> [TASK A]: Return the passage of the text on school vouchers word for word, starting with "The administration downplays" and going on through "or juvenile detention.".
> [TASK B]: Continue the text on school vouchers from the point where it stops.

> [DOCUMENT TEXT]:
# # # #
Yet, despite the clearly positive results and the proven success of this program, Sen. Dick Durbin, Rep. Jose Serrano, Del. Eleanor Holmes Norton, and Secretary Arne Duncan worked together to kill the OSP. Funding the program only for existing children shrinks the program each year, compromises the federal evaluation of the program, denies entry to the siblings of existing participants, and punishes those children waiting in line by sentencing them to failing and often unsafe schools.

What is incredibly disappointing to low-income families in Washington, D.C. has been the silence of President Barack Obama. The President, who benefited from K-12 scholarships himself, worked on behalf of low-income families in Chicago, and exercises school choice as a parent, has stood silently on the sidelines while his Secretary of Education belittled the importance of helping such a small number of children in the nation’s capital.”

Another Wall Street Journal article explains why voucher programs work for children. They don’t work for teacher unions, and that’s why Democrats oppose them.

Excerpt:

In a study published last year, Patrick Wolf of the University of Arkansas found that voucher recipients had graduation rates of 91%. That’s significantly higher than the D.C. public school average (56%) and the graduation rate for students who applied for a D.C. voucher but didn’t win the lottery (70%). In testimony before a Senate subcommittee in February, Mr. Wolf said that “we can be more than 99% confident that access to school choice through the Opportunity Scholarship Program, and not mere statistical noise, was the reason why OSP students graduated at these higher rates.”

The administration downplays these findings. But the students who attend D.C. public schools are overwhelmingly black and poor, and the achievement gap has a particularly devastating impact on their communities. High school dropouts are eight times more likely than someone with a diploma to wind up behind bars. Some 60% of black male high school dropouts in their 30s have prison records. And nearly one in four young black male dropouts is in jail or juvenile detention.

Mr. Obama says he wants to help all students—not just the lucky few who receive vouchers. But that’s an argument for offering more vouchers to those in need, not for reducing school choice. Policies ought to be weighed against available alternatives, not some unattainable ideal. The alternative to a voucher for families in D.C. ghettos and elsewhere is too often a substandard public school.

The positive effects of the D.C. voucher program are not unique. A recent study of Milwaukee’s older and larger voucher program found that 94% of students who stayed in the program throughout high school graduated, versus just 75% of students in Milwaukee’s traditional public schools. And contrary to the claim that vouchers hurt public schools, the report found that students at Milwaukee public schools “are performing at somewhat higher levels as a result of competitive pressure from the school voucher program.” Thus can vouchers benefit even the children that don’t receive them.

Research gathered by Greg Forster of the Foundation for Educational Choice also calls into question the White House assertion that vouchers are ineffective. In a paper released in March, he says that “every empirical study ever conducted in Milwaukee, Florida, Ohio, Texas, Maine and Vermont finds that voucher programs in those places improved public schools.” Mr. Forster surveyed 10 empirical studies that use “random assignment, the gold standard of social science,” to assure that the groups being compared are as similar as possible. “Nine [of the 10] studies find that vouchers improve student outcomes, six that all students benefit and three that some benefit and some are not affected,” he writes. “One study finds no visible impact. None of these studies finds a negative impact.”

Such results might influence the thinking of an objective observer primarily interested in doing right by the nation’s poor children. But they are unlikely to sway a politician focused on getting re-elected with the help of teachers unions.
# # # #
> [DATA SHOWN]:
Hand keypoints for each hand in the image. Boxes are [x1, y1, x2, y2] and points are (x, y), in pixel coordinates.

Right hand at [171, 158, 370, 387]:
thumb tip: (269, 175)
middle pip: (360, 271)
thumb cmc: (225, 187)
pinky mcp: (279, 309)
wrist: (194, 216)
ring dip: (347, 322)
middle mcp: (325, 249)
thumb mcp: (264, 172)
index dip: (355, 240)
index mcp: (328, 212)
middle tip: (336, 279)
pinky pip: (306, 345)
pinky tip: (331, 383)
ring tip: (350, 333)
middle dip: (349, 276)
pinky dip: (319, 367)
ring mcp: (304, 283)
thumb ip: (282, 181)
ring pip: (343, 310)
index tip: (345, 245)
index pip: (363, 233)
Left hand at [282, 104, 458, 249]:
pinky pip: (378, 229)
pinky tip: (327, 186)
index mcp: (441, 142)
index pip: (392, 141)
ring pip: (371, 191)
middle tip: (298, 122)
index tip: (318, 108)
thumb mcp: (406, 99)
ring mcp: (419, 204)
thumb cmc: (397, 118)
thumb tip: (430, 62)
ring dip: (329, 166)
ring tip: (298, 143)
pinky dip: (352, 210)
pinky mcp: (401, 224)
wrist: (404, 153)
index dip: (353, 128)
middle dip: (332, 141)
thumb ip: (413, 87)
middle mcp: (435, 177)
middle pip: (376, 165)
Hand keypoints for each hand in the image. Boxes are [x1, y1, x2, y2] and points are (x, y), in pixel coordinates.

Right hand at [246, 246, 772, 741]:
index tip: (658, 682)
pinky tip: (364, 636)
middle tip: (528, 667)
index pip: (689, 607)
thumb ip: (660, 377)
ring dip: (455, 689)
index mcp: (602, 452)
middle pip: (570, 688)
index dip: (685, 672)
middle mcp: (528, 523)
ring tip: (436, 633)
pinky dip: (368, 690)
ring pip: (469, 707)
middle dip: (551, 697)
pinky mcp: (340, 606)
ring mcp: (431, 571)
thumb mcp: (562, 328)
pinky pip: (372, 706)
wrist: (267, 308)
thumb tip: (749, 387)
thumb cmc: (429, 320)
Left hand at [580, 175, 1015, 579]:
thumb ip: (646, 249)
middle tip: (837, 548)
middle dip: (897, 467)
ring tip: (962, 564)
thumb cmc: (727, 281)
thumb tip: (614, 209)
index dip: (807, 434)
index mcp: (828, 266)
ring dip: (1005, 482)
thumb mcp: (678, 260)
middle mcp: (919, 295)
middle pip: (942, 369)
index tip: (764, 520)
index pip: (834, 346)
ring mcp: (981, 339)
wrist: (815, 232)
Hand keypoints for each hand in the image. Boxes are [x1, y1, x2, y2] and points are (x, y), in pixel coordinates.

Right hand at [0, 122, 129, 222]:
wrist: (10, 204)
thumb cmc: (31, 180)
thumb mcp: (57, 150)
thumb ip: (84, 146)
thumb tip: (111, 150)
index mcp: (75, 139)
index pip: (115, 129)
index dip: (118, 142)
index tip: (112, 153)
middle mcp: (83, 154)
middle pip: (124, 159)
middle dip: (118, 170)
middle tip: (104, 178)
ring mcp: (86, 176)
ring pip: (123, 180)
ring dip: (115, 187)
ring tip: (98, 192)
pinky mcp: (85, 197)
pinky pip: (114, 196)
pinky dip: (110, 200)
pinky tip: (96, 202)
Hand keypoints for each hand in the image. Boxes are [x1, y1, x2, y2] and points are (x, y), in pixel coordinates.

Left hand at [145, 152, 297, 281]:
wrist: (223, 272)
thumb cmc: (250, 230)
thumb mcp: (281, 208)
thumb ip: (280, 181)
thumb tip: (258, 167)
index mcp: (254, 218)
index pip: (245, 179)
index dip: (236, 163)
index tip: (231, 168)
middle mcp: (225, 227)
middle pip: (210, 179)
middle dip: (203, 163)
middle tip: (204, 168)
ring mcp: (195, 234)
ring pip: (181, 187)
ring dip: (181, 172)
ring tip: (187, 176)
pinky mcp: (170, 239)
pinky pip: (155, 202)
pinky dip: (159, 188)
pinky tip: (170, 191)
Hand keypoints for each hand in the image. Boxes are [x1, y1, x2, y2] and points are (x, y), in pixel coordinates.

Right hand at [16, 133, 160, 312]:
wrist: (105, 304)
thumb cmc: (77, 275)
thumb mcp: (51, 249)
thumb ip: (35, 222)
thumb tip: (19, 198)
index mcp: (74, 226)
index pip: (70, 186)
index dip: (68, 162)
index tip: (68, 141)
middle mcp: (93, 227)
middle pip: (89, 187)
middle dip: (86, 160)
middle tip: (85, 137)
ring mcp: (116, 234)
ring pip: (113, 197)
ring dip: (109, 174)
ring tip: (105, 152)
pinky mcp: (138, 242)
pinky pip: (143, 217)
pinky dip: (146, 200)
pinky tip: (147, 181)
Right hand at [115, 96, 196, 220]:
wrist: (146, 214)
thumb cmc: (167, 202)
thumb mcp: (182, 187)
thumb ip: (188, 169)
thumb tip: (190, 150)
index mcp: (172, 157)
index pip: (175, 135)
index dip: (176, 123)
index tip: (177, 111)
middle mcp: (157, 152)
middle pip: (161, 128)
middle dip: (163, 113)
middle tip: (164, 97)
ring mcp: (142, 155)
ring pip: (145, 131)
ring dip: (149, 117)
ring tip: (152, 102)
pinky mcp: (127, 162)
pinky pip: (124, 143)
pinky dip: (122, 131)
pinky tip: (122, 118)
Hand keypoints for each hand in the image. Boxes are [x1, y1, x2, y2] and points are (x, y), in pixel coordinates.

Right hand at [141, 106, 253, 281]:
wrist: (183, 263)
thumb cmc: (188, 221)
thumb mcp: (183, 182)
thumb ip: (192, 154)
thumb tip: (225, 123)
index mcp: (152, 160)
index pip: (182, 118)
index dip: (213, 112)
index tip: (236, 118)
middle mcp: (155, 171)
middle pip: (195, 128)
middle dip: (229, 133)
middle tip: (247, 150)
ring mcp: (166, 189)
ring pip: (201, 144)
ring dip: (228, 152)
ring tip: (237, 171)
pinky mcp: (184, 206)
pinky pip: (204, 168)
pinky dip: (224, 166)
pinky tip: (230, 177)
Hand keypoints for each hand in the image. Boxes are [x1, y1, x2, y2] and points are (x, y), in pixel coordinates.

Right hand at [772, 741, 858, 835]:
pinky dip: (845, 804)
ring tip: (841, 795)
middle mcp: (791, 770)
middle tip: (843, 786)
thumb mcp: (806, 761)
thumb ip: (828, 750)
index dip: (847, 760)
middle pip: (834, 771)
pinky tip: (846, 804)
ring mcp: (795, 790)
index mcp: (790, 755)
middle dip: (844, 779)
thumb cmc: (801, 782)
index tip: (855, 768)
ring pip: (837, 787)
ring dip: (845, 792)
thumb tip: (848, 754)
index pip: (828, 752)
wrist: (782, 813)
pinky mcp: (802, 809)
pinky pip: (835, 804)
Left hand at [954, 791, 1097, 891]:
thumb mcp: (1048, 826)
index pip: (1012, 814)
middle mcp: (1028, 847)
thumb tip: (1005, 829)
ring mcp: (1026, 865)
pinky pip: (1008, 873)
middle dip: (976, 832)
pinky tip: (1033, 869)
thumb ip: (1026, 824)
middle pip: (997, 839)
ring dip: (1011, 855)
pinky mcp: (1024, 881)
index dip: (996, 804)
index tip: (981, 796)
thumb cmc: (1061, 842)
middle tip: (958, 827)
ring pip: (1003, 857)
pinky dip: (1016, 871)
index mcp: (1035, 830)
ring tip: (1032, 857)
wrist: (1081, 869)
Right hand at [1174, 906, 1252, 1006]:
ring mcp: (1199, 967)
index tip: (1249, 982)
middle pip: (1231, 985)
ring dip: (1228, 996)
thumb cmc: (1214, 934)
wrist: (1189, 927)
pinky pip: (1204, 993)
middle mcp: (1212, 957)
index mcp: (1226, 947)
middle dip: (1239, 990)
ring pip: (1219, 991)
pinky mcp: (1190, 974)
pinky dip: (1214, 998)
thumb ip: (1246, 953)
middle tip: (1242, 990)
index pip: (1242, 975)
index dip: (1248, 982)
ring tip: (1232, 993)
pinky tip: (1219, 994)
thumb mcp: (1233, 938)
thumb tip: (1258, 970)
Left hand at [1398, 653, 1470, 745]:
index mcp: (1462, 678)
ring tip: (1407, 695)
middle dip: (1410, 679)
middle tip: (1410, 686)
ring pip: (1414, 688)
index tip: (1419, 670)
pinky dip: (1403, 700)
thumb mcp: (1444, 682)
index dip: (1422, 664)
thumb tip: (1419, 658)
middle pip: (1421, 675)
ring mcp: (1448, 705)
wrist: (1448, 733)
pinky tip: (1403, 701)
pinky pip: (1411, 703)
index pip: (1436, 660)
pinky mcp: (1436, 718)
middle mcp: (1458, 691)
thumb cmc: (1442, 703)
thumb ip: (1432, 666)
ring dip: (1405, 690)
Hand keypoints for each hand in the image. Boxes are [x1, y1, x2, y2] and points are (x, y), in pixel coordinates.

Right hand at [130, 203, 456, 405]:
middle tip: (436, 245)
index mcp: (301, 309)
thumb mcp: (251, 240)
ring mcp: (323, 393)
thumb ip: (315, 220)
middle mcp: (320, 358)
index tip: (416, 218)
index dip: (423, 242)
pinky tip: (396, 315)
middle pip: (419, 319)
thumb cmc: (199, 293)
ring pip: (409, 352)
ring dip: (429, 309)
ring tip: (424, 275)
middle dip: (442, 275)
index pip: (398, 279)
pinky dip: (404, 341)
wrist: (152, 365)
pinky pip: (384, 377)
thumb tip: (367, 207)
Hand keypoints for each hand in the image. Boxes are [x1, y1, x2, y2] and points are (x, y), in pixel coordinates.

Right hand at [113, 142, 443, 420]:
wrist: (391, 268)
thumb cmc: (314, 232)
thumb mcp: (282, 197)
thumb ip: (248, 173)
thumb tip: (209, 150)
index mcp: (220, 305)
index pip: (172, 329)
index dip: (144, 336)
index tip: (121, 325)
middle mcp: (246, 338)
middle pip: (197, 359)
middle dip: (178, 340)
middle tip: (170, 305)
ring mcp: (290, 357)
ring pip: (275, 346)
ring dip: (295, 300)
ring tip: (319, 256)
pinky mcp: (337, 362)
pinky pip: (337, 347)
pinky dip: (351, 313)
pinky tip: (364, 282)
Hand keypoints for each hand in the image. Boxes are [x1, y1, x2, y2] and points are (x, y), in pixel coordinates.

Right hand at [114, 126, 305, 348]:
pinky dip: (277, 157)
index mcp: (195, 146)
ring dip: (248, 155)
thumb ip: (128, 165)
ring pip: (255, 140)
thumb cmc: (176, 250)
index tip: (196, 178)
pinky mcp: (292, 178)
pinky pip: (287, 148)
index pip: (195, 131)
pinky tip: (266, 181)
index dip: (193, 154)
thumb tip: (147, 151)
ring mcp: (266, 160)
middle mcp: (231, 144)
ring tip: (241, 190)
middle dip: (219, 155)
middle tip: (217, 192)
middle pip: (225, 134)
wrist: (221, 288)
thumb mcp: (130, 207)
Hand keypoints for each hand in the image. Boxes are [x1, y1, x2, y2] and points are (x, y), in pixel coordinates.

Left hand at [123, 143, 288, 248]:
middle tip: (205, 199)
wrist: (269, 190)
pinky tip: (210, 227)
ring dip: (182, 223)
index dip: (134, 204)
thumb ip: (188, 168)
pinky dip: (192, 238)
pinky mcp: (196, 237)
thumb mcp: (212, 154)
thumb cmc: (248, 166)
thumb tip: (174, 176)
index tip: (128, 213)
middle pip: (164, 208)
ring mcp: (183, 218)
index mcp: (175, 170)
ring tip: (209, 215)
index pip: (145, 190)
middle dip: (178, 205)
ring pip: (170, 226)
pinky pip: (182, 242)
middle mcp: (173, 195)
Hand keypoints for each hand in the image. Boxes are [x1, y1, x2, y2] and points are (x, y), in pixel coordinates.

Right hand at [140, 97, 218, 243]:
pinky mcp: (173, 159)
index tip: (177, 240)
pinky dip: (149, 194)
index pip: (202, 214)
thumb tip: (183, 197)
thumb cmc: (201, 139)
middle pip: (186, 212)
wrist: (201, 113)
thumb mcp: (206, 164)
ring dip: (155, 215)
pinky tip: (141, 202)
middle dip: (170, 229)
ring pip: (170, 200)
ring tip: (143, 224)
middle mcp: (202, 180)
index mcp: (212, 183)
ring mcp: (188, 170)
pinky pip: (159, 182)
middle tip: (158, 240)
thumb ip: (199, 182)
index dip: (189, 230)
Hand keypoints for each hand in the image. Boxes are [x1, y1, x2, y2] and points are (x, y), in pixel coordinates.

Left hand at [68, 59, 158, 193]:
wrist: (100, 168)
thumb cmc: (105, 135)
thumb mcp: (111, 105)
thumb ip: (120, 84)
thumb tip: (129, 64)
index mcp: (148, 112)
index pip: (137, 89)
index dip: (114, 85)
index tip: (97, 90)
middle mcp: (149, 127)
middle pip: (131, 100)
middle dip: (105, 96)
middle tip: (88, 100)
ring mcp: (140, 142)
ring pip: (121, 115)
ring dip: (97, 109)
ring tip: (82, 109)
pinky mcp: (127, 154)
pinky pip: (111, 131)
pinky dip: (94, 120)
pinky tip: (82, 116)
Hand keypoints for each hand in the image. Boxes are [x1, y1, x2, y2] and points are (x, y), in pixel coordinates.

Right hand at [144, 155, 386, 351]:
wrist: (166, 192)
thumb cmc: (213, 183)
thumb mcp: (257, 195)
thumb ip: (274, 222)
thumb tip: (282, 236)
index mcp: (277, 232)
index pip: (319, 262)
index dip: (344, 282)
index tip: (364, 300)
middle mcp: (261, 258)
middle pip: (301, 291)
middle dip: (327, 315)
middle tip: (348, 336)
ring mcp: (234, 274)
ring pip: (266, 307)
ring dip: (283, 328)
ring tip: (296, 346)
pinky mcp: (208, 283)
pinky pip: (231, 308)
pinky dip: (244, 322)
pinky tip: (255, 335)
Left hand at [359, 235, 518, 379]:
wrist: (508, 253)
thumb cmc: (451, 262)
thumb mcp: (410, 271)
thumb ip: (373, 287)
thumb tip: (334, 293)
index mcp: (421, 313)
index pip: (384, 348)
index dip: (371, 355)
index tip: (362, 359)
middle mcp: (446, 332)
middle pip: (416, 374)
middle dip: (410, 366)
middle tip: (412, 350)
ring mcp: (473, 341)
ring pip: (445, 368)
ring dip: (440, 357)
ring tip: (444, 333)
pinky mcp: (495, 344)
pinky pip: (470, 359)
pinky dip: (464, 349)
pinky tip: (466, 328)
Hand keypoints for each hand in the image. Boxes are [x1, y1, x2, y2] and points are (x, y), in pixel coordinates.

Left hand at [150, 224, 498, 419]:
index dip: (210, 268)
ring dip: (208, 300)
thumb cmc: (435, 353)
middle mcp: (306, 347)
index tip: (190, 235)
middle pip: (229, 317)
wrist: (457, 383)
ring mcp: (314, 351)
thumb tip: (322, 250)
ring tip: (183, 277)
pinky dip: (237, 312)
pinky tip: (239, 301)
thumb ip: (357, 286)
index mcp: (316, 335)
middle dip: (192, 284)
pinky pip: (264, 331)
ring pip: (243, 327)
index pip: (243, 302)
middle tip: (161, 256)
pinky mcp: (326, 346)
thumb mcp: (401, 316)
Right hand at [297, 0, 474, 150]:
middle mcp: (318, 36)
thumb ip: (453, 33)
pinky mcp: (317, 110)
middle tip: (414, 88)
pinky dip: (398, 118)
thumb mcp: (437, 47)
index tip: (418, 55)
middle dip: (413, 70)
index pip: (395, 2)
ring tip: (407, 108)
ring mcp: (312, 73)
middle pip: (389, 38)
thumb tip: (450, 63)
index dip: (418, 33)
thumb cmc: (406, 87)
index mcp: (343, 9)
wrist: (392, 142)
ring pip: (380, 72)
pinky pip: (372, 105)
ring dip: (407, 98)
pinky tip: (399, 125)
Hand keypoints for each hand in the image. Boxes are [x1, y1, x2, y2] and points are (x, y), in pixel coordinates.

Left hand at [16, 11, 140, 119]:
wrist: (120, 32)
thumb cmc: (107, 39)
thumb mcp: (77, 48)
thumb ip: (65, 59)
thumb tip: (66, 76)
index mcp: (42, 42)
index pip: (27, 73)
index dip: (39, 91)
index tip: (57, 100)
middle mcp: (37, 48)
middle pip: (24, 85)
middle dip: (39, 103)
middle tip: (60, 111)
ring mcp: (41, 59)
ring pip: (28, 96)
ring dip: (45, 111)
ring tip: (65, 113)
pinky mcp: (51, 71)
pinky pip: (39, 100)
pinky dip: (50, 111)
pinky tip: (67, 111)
# # # #
> [FINAL ANSWER A]:
The administration downplays these findings. But the students who attend D.C. public schools are overwhelmingly black and poor, and the achievement gap has a particularly devastating impact on their communities. High school dropouts are eight times more likely than someone with a diploma to wind up behind bars. Some 60% of black male high school dropouts in their 30s have prison records. And nearly one in four young black male dropouts is in jail or juvenile detention.

> [FINAL ANSWER B]:
There is a difference between Demcorats and Republicans, and the difference is that Republicans think that children do better when their parents can choose a school that works for their child. Republicans are the evidence-based party – they do what’s right. But Democrats do whatever it takes to please their special interest groups.

Does spending more money on public schools produce better students?

Luis Woodhill in Forbes magazine.

Excerpt:

Accordingly, the “investment in education” that Obama wants more (and more, and more) of is actually “federal-government-directed investment in education”. When considering whether we really want more of this, it is important to remember that it was “federal-government-directed investment in energy” that gave us Solyndra, Ener1, and Beacon Power, and that it was “federal-government-directed investment in housing” that has cost taxpayers more than $150 billion in losses (thus far) at Fannie Mae and Freddie Mac.

So, how would we know if increased government “investment” in education was producing a return? We would see a steady rise in the ratio of GDP to “nonresidential produced assets” over time. Our GDP is produced by a combination of physical capital and human capital. Accordingly, if the economic value of our human capital were rising, the impact would show up in the numbers as increasing productivity of physical capital.

Now, here is the bad news. While total real ($2010) government spending on education increased almost 13-fold from 1951 to 2009, the measured GDP return on physical capital actually declined slightly, from 47.7% to 44.1%. This could not have happened if we were getting an appreciable economic return on our huge “investment” in education.

What follows is a “first approximation analysis”. The numbers could be done with more precision, but they are good enough to give us an idea of what the nation has been getting (actually, not getting) for its massive “investments” in education.

Assuming that about 25% of our total population is in school at any one time, average real (2010 dollars) government spending per student rose from $1,763 in 1951 to $12,209 in 2009. This is an increase of about 7 times. Assuming an average of 13 years of education per student (some go to college, some drop out of high school), this means that during this 58-year time period, we increased our real “investment” in the human capital represented by each student from $22,913 to $158,717.

Meanwhile, we have also been investing more in physical capital. Real nonresidential produced assets per worker increased from $79,278 in 1951 to $206,717 in 2009. So, each worker in 2009 had $127,439 more in physical capital and $135,804 more in educational “capital” to work with than he did in 1951.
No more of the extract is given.